▶ WHAT THIS EXERCISE ASKS:
1 – According to the text on family businesses, what share of Fortune 500 companies are family-controlled?
2 – Translate this sentence from the text on family businesses into Spanish: "Not everyone can be the leader, but everyone should have a role."
3 – Write the next part of the text on family businesses, picking up after its last sentence.

▶ TEXT SHOWN:

Family-controlled businesses have flooded global media outlets in the past weeks as Bernie Madoff’s brother pled guilty to criminal charges last week and the Murdochs squabbled over News Corporation. Though business families like these often gain notoriety, it is just as often that family run organizations are actually quite successful and well managed (not to mention legal). Nearly 35% of Fortune 500 companies are family-controlled, from Wal-Mart to Koch Industries and Panasonic, proof that the family model can work.
Well, they work with the proper tools and guidance, that is. Given that only about 40% make it from the first generation to the next, and only 13% of those are successfully passed on to the third generation, there can be some hurdles to clear on the way to a long lasting family business. Here, we assembled some tips for the CEO patriarch or matriarch who wants his or her legacy to be a healthy, prosperous organization.
1. Establish clear structure and norms. Informality and lack of goals just because you’re family can set a low standard organization wide. This goes double for establishing a chain of command. Not everyone can be the leader, but everyone should have a role. While dad may be CEO, one sibling could run sales while another manages operations. A transparent, unambiguous pecking order and high expectations helps ensure professionalism, from both family and non-family employees. Along these lines, Aunt Sally’s birthday party is never the right time to casually discuss an important business decision. Schedule regular leadership meetings with detailed agendas to provide a structured environment for business discussions.

[Bounding boxes with keypoints]

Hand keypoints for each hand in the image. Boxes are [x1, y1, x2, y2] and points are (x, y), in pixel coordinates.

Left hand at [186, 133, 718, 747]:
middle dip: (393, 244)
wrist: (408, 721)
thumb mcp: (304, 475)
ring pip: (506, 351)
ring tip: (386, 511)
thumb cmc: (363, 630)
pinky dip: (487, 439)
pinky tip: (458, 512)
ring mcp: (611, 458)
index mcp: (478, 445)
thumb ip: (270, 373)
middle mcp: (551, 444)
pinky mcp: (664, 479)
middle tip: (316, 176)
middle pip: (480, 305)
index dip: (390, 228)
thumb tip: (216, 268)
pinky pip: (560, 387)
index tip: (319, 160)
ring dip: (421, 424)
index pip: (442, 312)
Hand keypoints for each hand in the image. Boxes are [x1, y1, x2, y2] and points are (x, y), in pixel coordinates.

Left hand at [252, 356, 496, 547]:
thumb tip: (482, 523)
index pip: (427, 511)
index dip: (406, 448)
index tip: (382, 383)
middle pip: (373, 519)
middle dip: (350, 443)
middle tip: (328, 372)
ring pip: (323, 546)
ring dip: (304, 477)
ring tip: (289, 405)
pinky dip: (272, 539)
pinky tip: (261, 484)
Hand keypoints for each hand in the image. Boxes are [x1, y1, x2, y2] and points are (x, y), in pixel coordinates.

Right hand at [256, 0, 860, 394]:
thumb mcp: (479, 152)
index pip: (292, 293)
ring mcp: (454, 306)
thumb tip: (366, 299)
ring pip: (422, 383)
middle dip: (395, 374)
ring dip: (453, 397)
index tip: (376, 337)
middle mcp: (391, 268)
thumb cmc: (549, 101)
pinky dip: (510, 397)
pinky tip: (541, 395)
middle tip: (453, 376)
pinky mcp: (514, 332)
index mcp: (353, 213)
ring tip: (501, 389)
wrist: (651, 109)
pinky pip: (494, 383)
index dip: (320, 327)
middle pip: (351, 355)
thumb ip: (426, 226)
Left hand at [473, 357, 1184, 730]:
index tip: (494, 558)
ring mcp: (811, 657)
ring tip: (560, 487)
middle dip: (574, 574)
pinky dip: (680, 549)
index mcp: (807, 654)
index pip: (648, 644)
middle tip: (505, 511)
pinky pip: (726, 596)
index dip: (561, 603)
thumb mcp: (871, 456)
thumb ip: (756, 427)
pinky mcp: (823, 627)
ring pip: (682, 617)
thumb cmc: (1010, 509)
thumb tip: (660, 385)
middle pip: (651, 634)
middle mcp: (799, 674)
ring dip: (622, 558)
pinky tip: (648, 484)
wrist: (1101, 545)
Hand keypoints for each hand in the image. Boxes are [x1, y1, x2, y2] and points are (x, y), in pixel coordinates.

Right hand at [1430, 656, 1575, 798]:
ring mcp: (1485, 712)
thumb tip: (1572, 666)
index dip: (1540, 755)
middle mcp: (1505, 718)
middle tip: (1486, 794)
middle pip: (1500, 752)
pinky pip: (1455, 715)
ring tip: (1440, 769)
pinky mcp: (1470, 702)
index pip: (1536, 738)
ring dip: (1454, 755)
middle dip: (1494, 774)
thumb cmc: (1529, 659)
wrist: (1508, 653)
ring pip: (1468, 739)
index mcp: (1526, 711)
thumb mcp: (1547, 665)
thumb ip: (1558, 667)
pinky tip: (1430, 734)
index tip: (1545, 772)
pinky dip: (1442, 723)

▶ ANSWERS PROVIDED:
1 – Nearly 35%

2 – No todos pueden ser el líder, pero todos deberían tener un papel.

3 –
2. Save the drama for your mama. Family problems like divorce, finances, and who forgot to bring the mashed potatoes to Thanksgiving can only affect your business if you let them, so keep family issues separate from the business as much as possible. If the differing opinions are about how the business should be run, consider separating into subsidiaries or different businesses altogether, like the Hunt family. Originally founded as Hunt Oil Company, they branched out into multiple divisions in energy and even separate organizations focused in real estate and agribusiness as children and grandchildren independently entered into other new ventures. For the most part, it has kept them out of court and each other’s hair. Your familial relationship should be, in the long-term, far more important than the business, and separation may actually be the best way to keep everyone together.
3. Make hiring decisions based on talent, not blood. Just because your son wants to work in the family business doesn’t mean he’s necessarily qualified to be CFO. Hiring family members who don’t have the appropriate experience can be risky to the bottom line, and will ultimately cause stress in your organization. As Rupert Murdoch recently said about News Corporation’s split, and his intention not to hand the reigns directly over to his son, “Yes, as a father, I’d like to see my children [involved], if they want to be. But we’re not holding that position open for Lachlan or anyone else…they have to earn it”.
4. Get help from outsiders. The best person to provide guidance to your business may be an impartial third party. Business disputes among family members can be more personal and emotional than among non-related coworkers, and an outside advisor can help coach you through a disagreement without siding with one person. As Eric Schmidt, Executive Chairman of Google said, “Everybody needs a coach…Somebody who can watch what they’re doing and give them perspective. The one thing people are never good at is seeing themselves as others see them. A coach really, really helps.”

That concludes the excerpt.